There were several shortcomings should be addressed in our study. 1) In this retrospective study, we excluded several suspected HCC patients without pathology, who may have been removed due to the potential threat of TACE or RFA. This patient selection criteria could introduce selection bias and undermine the reliability of our study’s conclusions. Therefore, future prospective studies with larger cohorts from multiple centers are needed to validate the clinical application of our findings. 2) Considering that radiomics signatures were merely extracted from CEMRI images, it is possible that some significant signatures from DWI or T2WI might have been overlooked, through CEMRI images were deemed more representative of the actual heterogeneity of HCC.⁷ 3) Moreover, this study only focused on exploring the relationship between HCC differentiation and the radiomics model. Therefore, future investigations examining the correlation between the radiomics model and HCC recurrence and prognosis will undoubtedly enhance the clinical applicability of our findings.

Conclusion

In summary, our study revealed that CEMRI-based radiomics, specifically with the use of the XGBoost classifier, exhibited outstanding performance in evaluating HCC differentiation. More importantly, the integration of the radiomics model with the LI-RADS model in our nomogram model contributed to an optimal clinical decision tool for the individualized diagnosis of HCC differentiation.

Abbreviations

ML, Machine learning; CEMRI, Contrast-enhanced magnetic resonance imaging; HCC, Hepatocellular carcinoma; ROC, Receiver operating characteristic curve; AUC, Area under the ROC curve; LI-RADS, liver-imaging reporting and data system; XGBoost, eXtreme Gradient Boosting; pHCC, poorly differentiated HCC; npHCC, non-poorly differentiated HCC; LASSO, least absolute shrinkage and selection operator; mRMR, maximum relevance minimum redundancy.

Data Sharing Statement

The study data may be provided by contacting the corresponding author.
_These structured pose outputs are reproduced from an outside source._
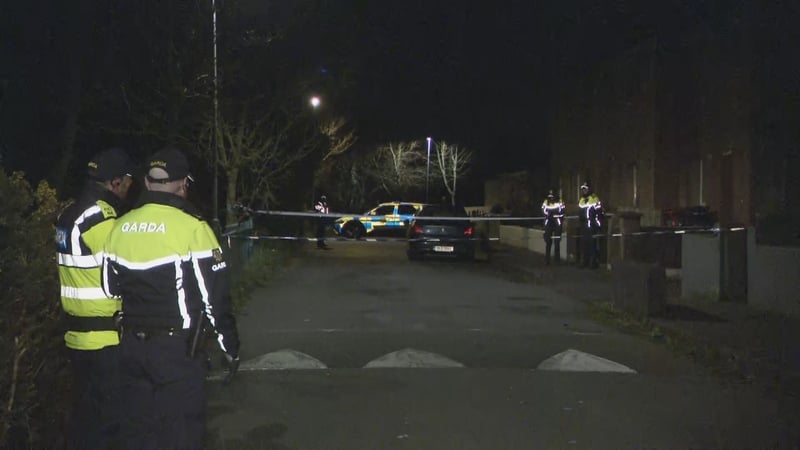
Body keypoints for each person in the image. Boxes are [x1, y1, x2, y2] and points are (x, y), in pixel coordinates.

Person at [101, 148, 240, 449]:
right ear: (183, 185)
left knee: (138, 433)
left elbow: (109, 288)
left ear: (147, 183)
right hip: (177, 352)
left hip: (131, 350)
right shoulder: (193, 228)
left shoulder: (119, 227)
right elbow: (214, 299)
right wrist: (230, 347)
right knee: (180, 434)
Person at [55, 147, 135, 449]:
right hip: (105, 339)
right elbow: (123, 273)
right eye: (128, 179)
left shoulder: (69, 215)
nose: (130, 185)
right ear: (114, 183)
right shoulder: (101, 219)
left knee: (85, 418)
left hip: (76, 336)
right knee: (110, 424)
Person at [578, 182, 603, 269]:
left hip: (592, 225)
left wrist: (598, 224)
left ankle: (593, 262)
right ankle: (584, 261)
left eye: (586, 188)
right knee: (584, 244)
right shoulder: (581, 199)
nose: (584, 190)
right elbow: (580, 213)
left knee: (592, 244)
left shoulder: (594, 198)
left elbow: (599, 213)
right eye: (583, 189)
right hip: (584, 225)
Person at [541, 189, 565, 265]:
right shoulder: (546, 201)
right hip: (549, 223)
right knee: (548, 241)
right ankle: (547, 260)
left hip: (557, 223)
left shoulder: (560, 201)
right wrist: (548, 214)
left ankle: (557, 260)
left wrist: (555, 215)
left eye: (552, 196)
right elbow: (543, 210)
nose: (551, 198)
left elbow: (562, 211)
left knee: (557, 241)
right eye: (549, 196)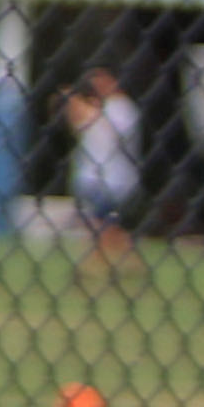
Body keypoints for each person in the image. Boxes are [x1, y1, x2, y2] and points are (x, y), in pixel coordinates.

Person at [61, 63, 143, 279]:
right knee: (106, 227)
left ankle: (91, 267)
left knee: (100, 226)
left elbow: (111, 131)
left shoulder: (121, 107)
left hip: (113, 178)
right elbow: (79, 126)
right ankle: (129, 265)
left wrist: (82, 105)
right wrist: (73, 106)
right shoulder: (101, 107)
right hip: (91, 176)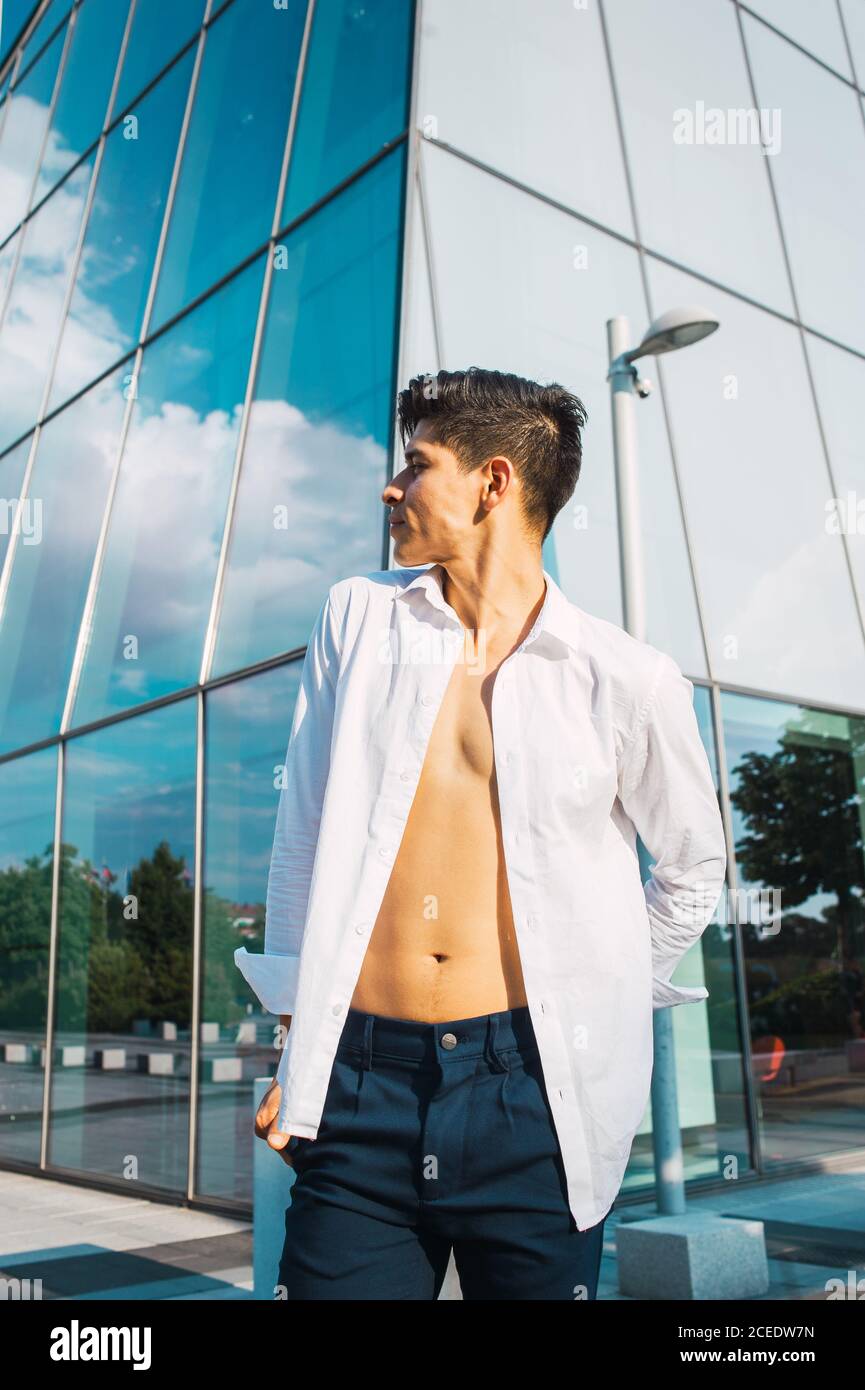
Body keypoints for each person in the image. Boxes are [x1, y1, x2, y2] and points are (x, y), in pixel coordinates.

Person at [235, 366, 728, 1301]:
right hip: (360, 1083)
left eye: (415, 465)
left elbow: (693, 866)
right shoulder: (359, 616)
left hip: (534, 1094)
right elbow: (301, 835)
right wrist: (302, 1045)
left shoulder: (624, 677)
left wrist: (601, 985)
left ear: (493, 482)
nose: (391, 486)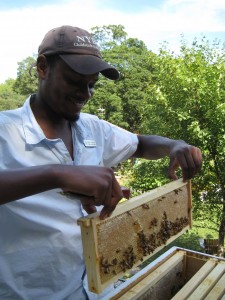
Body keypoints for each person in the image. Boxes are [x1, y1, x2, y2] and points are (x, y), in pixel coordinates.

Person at [0, 25, 202, 300]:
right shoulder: (5, 130)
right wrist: (58, 174)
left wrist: (173, 145)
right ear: (43, 67)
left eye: (92, 84)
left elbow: (140, 144)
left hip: (102, 292)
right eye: (74, 81)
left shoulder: (92, 128)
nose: (86, 94)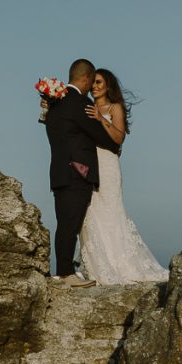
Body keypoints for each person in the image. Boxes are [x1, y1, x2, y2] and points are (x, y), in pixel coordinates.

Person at [79, 68, 168, 283]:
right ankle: (98, 264)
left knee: (111, 210)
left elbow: (119, 138)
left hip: (108, 165)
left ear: (108, 85)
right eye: (93, 82)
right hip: (89, 164)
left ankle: (120, 263)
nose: (95, 86)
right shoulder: (86, 107)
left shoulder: (114, 107)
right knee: (90, 212)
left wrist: (101, 119)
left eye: (99, 82)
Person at [43, 59, 122, 288]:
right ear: (86, 79)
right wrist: (114, 145)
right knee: (70, 224)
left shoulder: (54, 103)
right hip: (77, 173)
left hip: (58, 172)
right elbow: (99, 135)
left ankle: (62, 272)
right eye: (91, 81)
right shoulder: (79, 103)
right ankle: (66, 273)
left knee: (64, 223)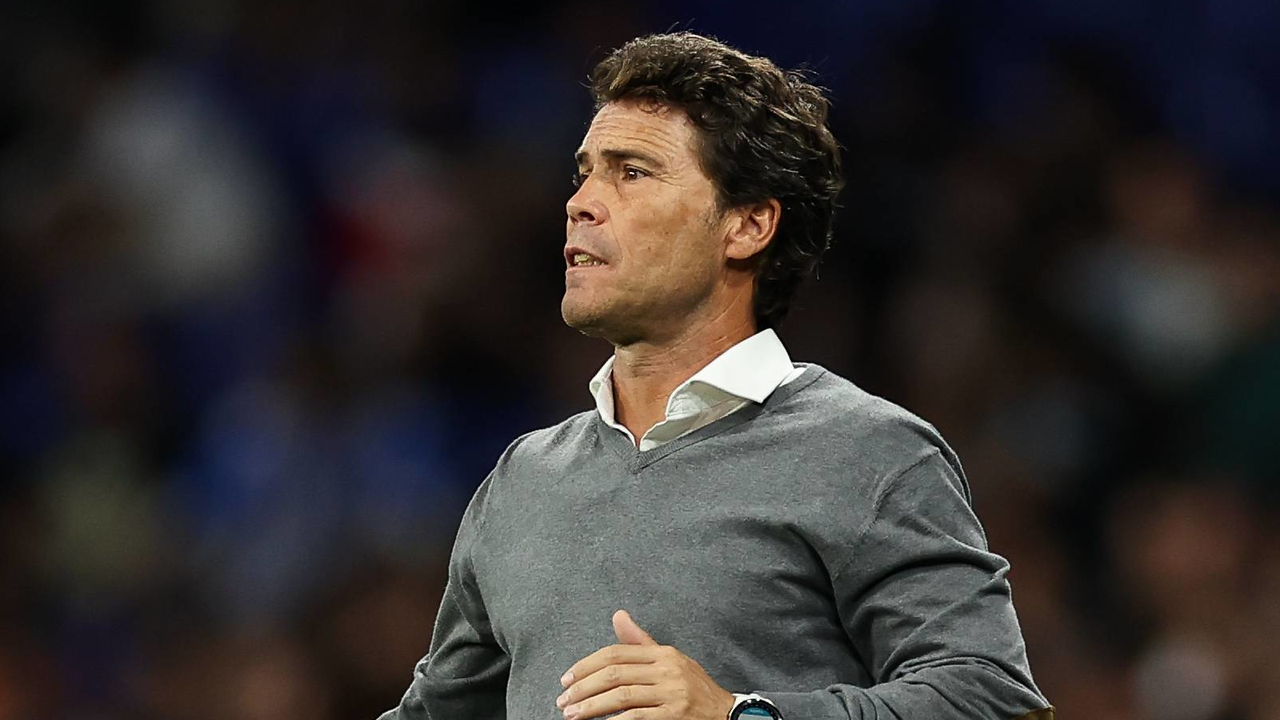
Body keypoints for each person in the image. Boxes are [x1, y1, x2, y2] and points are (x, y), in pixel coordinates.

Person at [379, 31, 1053, 720]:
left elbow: (991, 699)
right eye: (584, 172)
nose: (581, 202)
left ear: (748, 225)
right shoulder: (523, 479)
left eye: (632, 172)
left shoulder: (870, 453)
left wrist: (739, 713)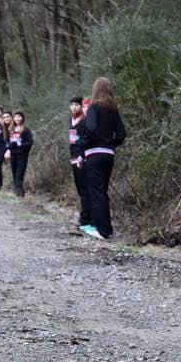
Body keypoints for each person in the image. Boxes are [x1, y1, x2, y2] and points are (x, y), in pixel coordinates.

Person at [80, 77, 127, 240]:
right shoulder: (114, 110)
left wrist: (83, 142)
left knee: (96, 191)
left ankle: (102, 230)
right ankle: (106, 227)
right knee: (102, 190)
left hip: (94, 154)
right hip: (108, 155)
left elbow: (91, 129)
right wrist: (110, 144)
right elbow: (122, 134)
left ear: (95, 90)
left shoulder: (93, 107)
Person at [68, 96, 91, 228]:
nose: (74, 107)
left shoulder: (85, 121)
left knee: (85, 188)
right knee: (80, 188)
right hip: (73, 156)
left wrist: (81, 157)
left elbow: (85, 141)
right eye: (71, 104)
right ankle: (85, 215)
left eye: (77, 105)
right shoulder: (71, 120)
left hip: (82, 158)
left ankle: (85, 218)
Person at [4, 110, 33, 197]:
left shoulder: (26, 130)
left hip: (22, 155)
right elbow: (7, 141)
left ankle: (19, 194)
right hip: (13, 154)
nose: (18, 118)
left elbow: (29, 142)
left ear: (22, 118)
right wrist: (8, 149)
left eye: (19, 116)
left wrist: (19, 144)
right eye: (16, 117)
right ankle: (18, 192)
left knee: (19, 174)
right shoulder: (11, 129)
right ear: (13, 118)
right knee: (14, 173)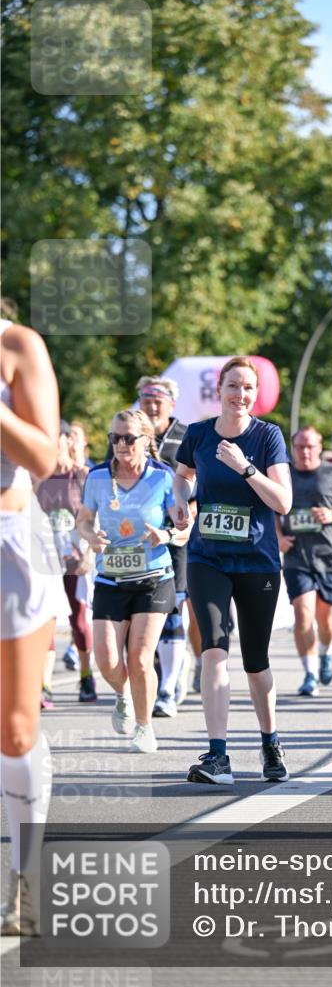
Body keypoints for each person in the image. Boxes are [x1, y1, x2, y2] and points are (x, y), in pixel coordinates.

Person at [173, 357, 292, 784]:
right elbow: (183, 476)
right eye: (233, 386)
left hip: (258, 561)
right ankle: (218, 755)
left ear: (254, 395)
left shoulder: (268, 436)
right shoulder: (199, 433)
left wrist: (246, 467)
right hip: (208, 557)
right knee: (214, 650)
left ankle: (270, 741)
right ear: (218, 390)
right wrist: (178, 501)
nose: (240, 395)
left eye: (247, 388)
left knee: (256, 663)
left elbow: (283, 502)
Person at [77, 410, 186, 753]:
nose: (120, 444)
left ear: (146, 440)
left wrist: (166, 534)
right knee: (107, 661)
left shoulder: (163, 477)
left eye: (128, 438)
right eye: (114, 438)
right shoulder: (96, 478)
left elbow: (185, 527)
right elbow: (83, 520)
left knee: (140, 657)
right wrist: (91, 538)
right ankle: (123, 694)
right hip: (111, 578)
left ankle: (144, 726)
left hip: (154, 577)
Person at [1, 313, 60, 935]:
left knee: (15, 731)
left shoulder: (16, 344)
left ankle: (26, 879)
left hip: (11, 548)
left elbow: (43, 455)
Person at [277, 426, 332, 697]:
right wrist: (279, 536)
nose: (305, 452)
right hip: (297, 557)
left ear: (320, 448)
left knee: (327, 618)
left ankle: (326, 652)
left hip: (329, 556)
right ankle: (309, 673)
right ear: (293, 449)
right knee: (303, 614)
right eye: (300, 447)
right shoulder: (284, 475)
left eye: (310, 446)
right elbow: (272, 509)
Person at [136, 376, 191, 716]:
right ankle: (158, 677)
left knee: (172, 609)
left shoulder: (186, 437)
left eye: (158, 400)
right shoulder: (132, 434)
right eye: (146, 400)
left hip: (176, 537)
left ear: (172, 403)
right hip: (137, 538)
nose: (152, 406)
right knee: (143, 613)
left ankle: (167, 688)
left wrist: (185, 524)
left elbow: (198, 484)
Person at [35, 420, 97, 703]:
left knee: (78, 620)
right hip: (45, 560)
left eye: (56, 440)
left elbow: (99, 519)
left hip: (77, 559)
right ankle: (44, 685)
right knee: (45, 620)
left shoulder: (82, 475)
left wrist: (89, 555)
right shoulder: (38, 477)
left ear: (67, 442)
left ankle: (86, 675)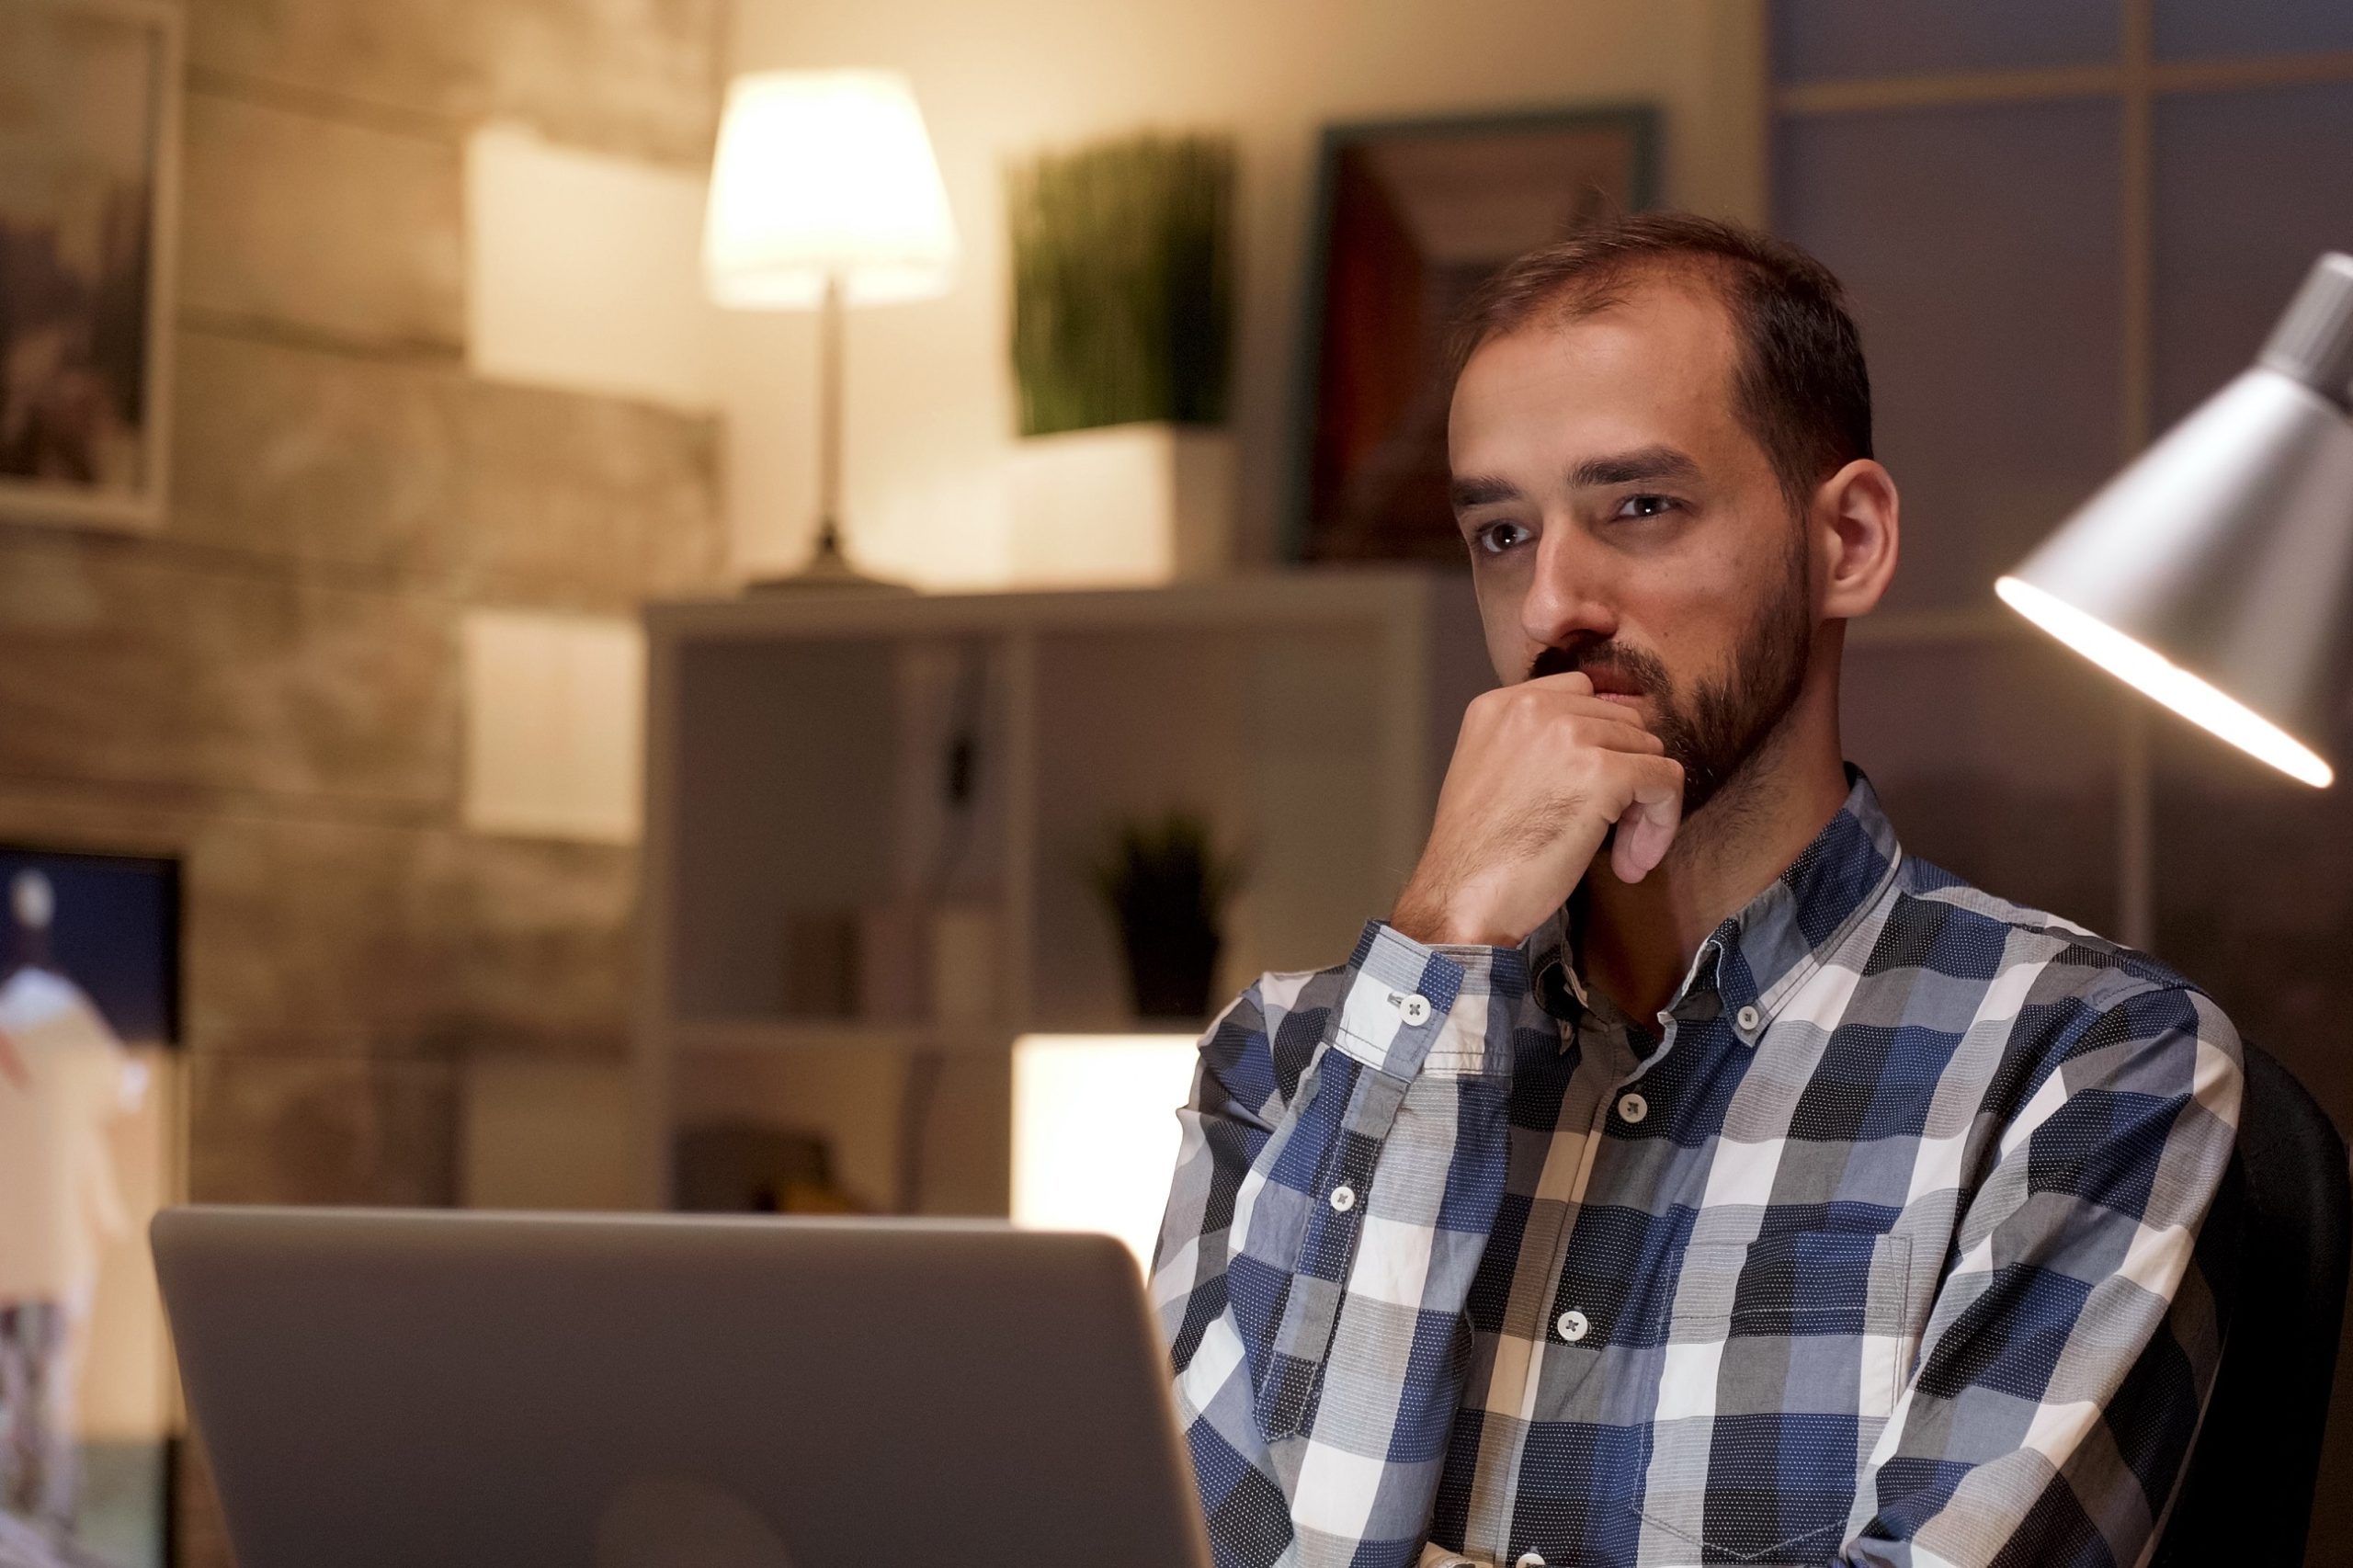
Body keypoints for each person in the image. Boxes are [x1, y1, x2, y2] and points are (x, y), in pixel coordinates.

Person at [1150, 213, 2241, 1568]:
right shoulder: (1287, 1064)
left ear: (1846, 539)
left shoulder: (2089, 1062)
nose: (1553, 603)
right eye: (1500, 531)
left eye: (1640, 508)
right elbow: (1231, 1550)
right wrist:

Ethics Approval and Informed Consent

This retrospective study, conducted at the Third Affiliated Hospital of Soochow University, was approved by the Ethics Committee (approval number: 2022-CL027-01), in compliance with the Helsinki Declaration. Informed consent from patients was waived by the committee, considering the retrospective nature of the study and the utilization of anonymized data, while ensuring patient privacy and confidentiality. All patient data were handled in strict accordance with relevant privacy regulations, guidelines, and the principles outlined in the Declaration of Helsinki, ensuring confidentiality and anonymity throughout the study.

Disclosure

The authors report no conflicts of interest in this work.

Additional information

Funding

This work was supported by Young Talent Development Plan of Changzhou Health Commission (CZQM202105).